● **ASSIGNMENT**
Word for word, set down every line of the entries below from the line with "Balance March 31, 2015" to the line with "1.50 | (290,302) |", including both, and no other line.

(Records drawn from a dataset)
━━━━━━━━━━

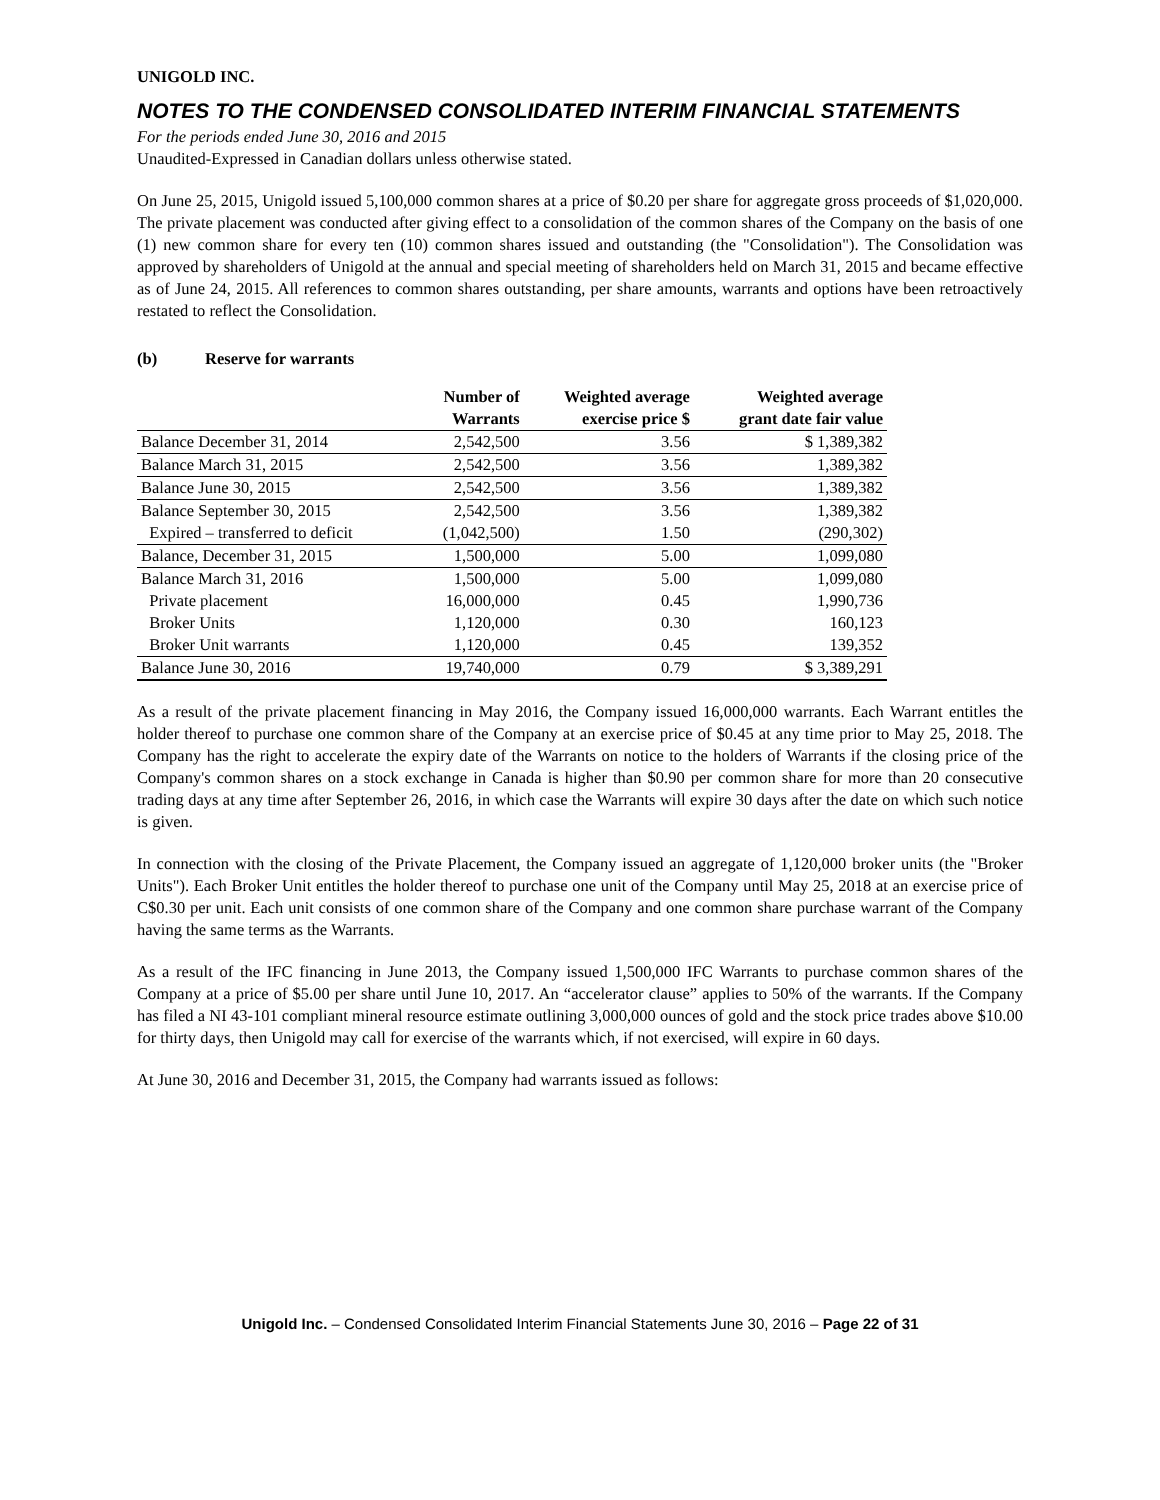UNIGOLD INC.
NOTES TO THE CONDENSED CONSOLIDATED INTERIM FINANCIAL STATEMENTS
For the periods ended June 30, 2016 and 2015
Unaudited-Expressed in Canadian dollars unless otherwise stated.
On June 25, 2015, Unigold issued 5,100,000 common shares at a price of $0.20 per share for aggregate gross proceeds of $1,020,000. The private placement was conducted after giving effect to a consolidation of the common shares of the Company on the basis of one (1) new common share for every ten (10) common shares issued and outstanding (the "Consolidation"). The Consolidation was approved by shareholders of Unigold at the annual and special meeting of shareholders held on March 31, 2015 and became effective as of June 24, 2015. All references to common shares outstanding, per share amounts, warrants and options have been retroactively restated to reflect the Consolidation.
(b) Reserve for warrants
| | Number of Warrants | Weighted average exercise price $ | Weighted average grant date fair value |
| --- | --- | --- | --- |
| Balance December 31, 2014 | 2,542,500 | 3.56 | $ 1,389,382 |
| Balance March 31, 2015 | 2,542,500 | 3.56 | 1,389,382 |
| Balance June 30, 2015 | 2,542,500 | 3.56 | 1,389,382 |
| Balance September 30, 2015 | 2,542,500 | 3.56 | 1,389,382 |
| Expired – transferred to deficit | (1,042,500) | 1.50 | (290,302) |
| Balance, December 31, 2015 | 1,500,000 | 5.00 | 1,099,080 |
| Balance March 31, 2016 | 1,500,000 | 5.00 | 1,099,080 |
| Private placement | 16,000,000 | 0.45 | 1,990,736 |
| Broker Units | 1,120,000 | 0.30 | 160,123 |
| Broker Unit warrants | 1,120,000 | 0.45 | 139,352 |
| Balance June 30, 2016 | 19,740,000 | 0.79 | $ 3,389,291 |
As a result of the private placement financing in May 2016, the Company issued 16,000,000 warrants. Each Warrant entitles the holder thereof to purchase one common share of the Company at an exercise price of $0.45 at any time prior to May 25, 2018. The Company has the right to accelerate the expiry date of the Warrants on notice to the holders of Warrants if the closing price of the Company's common shares on a stock exchange in Canada is higher than $0.90 per common share for more than 20 consecutive trading days at any time after September 26, 2016, in which case the Warrants will expire 30 days after the date on which such notice is given.
In connection with the closing of the Private Placement, the Company issued an aggregate of 1,120,000 broker units (the "Broker Units"). Each Broker Unit entitles the holder thereof to purchase one unit of the Company until May 25, 2018 at an exercise price of C$0.30 per unit. Each unit consists of one common share of the Company and one common share purchase warrant of the Company having the same terms as the Warrants.
As a result of the IFC financing in June 2013, the Company issued 1,500,000 IFC Warrants to purchase common shares of the Company at a price of $5.00 per share until June 10, 2017. An “accelerator clause” applies to 50% of the warrants. If the Company has filed a NI 43-101 compliant mineral resource estimate outlining 3,000,000 ounces of gold and the stock price trades above $10.00 for thirty days, then Unigold may call for exercise of the warrants which, if not exercised, will expire in 60 days.
At June 30, 2016 and December 31, 2015, the Company had warrants issued as follows:
Unigold Inc. – Condensed Consolidated Interim Financial Statements June 30, 2016 – Page 22 of 31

━━━━━━━━━━

● **SOLUTION FOR THIS EXERCISE**
| Balance March 31, 2015 | 2,542,500 | 3.56 | 1,389,382 |
| Balance June 30, 2015 | 2,542,500 | 3.56 | 1,389,382 |
| Balance September 30, 2015 | 2,542,500 | 3.56 | 1,389,382 |
| Expired – transferred to deficit | (1,042,500) | 1.50 | (290,302) |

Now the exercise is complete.